> [What this task involves]:
Copy the listing below line for line, from its opening line to the one with "Sljedeća vijest", both included; stop there.
******************************
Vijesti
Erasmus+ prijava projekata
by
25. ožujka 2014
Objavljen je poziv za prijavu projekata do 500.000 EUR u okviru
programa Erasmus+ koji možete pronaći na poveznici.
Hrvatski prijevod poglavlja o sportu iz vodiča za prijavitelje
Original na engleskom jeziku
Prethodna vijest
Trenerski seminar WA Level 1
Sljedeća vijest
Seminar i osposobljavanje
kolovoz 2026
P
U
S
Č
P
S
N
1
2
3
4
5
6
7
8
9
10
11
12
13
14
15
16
******************************
> [Answer section]:
Vijesti
Erasmus+ prijava projekata
by
25. ožujka 2014
Objavljen je poziv za prijavu projekata do 500.000 EUR u okviru
programa Erasmus+ koji možete pronaći na poveznici.
Hrvatski prijevod poglavlja o sportu iz vodiča za prijavitelje
Original na engleskom jeziku
Prethodna vijest
Trenerski seminar WA Level 1
Sljedeća vijest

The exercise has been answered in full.